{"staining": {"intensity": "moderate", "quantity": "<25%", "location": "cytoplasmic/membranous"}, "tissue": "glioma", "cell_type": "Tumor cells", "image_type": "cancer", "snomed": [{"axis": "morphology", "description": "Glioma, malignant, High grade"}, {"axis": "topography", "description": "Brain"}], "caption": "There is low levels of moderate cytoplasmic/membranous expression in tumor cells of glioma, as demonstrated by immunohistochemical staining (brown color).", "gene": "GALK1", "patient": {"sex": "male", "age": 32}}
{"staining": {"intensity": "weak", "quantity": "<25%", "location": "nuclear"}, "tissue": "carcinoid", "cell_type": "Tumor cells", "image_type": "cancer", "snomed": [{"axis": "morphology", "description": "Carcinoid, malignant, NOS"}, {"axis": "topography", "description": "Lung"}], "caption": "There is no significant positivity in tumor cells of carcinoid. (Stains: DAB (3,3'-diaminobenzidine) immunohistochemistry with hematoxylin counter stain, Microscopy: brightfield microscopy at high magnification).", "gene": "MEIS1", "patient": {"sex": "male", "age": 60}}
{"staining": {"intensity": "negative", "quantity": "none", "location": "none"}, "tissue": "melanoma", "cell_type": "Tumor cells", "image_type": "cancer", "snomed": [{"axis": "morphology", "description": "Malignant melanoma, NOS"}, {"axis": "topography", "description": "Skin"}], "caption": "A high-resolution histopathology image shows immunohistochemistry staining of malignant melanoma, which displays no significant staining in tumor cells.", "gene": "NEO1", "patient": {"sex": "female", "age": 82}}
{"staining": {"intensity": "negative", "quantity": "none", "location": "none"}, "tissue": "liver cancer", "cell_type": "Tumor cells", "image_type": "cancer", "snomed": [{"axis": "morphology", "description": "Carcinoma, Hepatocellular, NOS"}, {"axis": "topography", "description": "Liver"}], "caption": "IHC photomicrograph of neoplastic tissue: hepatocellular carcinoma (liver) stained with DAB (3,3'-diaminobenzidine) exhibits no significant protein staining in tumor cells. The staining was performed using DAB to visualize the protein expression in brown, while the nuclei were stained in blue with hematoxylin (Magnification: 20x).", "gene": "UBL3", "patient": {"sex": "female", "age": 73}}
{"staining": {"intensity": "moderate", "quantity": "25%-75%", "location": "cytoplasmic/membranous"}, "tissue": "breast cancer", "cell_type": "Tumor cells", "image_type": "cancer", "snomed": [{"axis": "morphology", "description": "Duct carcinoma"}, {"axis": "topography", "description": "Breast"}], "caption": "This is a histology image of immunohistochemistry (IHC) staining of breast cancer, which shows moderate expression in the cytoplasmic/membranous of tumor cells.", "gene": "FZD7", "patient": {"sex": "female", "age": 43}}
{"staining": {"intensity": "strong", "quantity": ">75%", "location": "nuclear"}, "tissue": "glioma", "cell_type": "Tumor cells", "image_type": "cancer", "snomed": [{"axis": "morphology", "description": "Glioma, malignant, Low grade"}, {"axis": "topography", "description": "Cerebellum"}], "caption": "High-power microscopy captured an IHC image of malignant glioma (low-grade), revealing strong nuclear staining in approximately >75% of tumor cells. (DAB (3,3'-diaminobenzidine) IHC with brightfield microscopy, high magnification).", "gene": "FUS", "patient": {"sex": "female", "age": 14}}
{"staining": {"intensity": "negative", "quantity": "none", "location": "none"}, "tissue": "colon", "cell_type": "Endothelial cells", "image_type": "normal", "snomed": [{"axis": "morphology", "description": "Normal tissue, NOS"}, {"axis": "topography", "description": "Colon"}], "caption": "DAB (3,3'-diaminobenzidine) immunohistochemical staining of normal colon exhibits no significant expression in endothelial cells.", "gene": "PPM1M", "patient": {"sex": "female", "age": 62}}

Task item | Having read the entries above, restate them all word for word.

Output of the task |
{"staining": {"intensity": "moderate", "quantity": "<25%", "location": "cytoplasmic/membranous"}, "tissue": "glioma", "cell_type": "Tumor cells", "image_type": "cancer", "snomed": [{"axis": "morphology", "description": "Glioma, malignant, High grade"}, {"axis": "topography", "description": "Brain"}], "caption": "There is low levels of moderate cytoplasmic/membranous expression in tumor cells of glioma, as demonstrated by immunohistochemical staining (brown color).", "gene": "GALK1", "patient": {"sex": "male", "age": 32}}
{"staining": {"intensity": "weak", "quantity": "<25%", "location": "nuclear"}, "tissue": "carcinoid", "cell_type": "Tumor cells", "image_type": "cancer", "snomed": [{"axis": "morphology", "description": "Carcinoid, malignant, NOS"}, {"axis": "topography", "description": "Lung"}], "caption": "There is no significant positivity in tumor cells of carcinoid. (Stains: DAB (3,3'-diaminobenzidine) immunohistochemistry with hematoxylin counter stain, Microscopy: brightfield microscopy at high magnification).", "gene": "MEIS1", "patient": {"sex": "male", "age": 60}}
{"staining": {"intensity": "negative", "quantity": "none", "location": "none"}, "tissue": "melanoma", "cell_type": "Tumor cells", "image_type": "cancer", "snomed": [{"axis": "morphology", "description": "Malignant melanoma, NOS"}, {"axis": "topography", "description": "Skin"}], "caption": "A high-resolution histopathology image shows immunohistochemistry staining of malignant melanoma, which displays no significant staining in tumor cells.", "gene": "NEO1", "patient": {"sex": "female", "age": 82}}
{"staining": {"intensity": "negative", "quantity": "none", "location": "none"}, "tissue": "liver cancer", "cell_type": "Tumor cells", "image_type": "cancer", "snomed": [{"axis": "morphology", "description": "Carcinoma, Hepatocellular, NOS"}, {"axis": "topography", "description": "Liver"}], "caption": "IHC photomicrograph of neoplastic tissue: hepatocellular carcinoma (liver) stained with DAB (3,3'-diaminobenzidine) exhibits no significant protein staining in tumor cells. The staining was performed using DAB to visualize the protein expression in brown, while the nuclei were stained in blue with hematoxylin (Magnification: 20x).", "gene": "UBL3", "patient": {"sex": "female", "age": 73}}
{"staining": {"intensity": "moderate", "quantity": "25%-75%", "location": "cytoplasmic/membranous"}, "tissue": "breast cancer", "cell_type": "Tumor cells", "image_type": "cancer", "snomed": [{"axis": "morphology", "description": "Duct carcinoma"}, {"axis": "topography", "description": "Breast"}], "caption": "This is a histology image of immunohistochemistry (IHC) staining of breast cancer, which shows moderate expression in the cytoplasmic/membranous of tumor cells.", "gene": "FZD7", "patient": {"sex": "female", "age": 43}}
{"staining": {"intensity": "strong", "quantity": ">75%", "location": "nuclear"}, "tissue": "glioma", "cell_type": "Tumor cells", "image_type": "cancer", "snomed": [{"axis": "morphology", "description": "Glioma, malignant, Low grade"}, {"axis": "topography", "description": "Cerebellum"}], "caption": "High-power microscopy captured an IHC image of malignant glioma (low-grade), revealing strong nuclear staining in approximately >75% of tumor cells. (DAB (3,3'-diaminobenzidine) IHC with brightfield microscopy, high magnification).", "gene": "FUS", "patient": {"sex": "female", "age": 14}}
{"staining": {"intensity": "negative", "quantity": "none", "location": "none"}, "tissue": "colon", "cell_type": "Endothelial cells", "image_type": "normal", "snomed": [{"axis": "morphology", "description": "Normal tissue, NOS"}, {"axis": "topography", "description": "Colon"}], "caption": "DAB (3,3'-diaminobenzidine) immunohistochemical staining of normal colon exhibits no significant expression in endothelial cells.", "gene": "PPM1M", "patient": {"sex": "female", "age": 62}}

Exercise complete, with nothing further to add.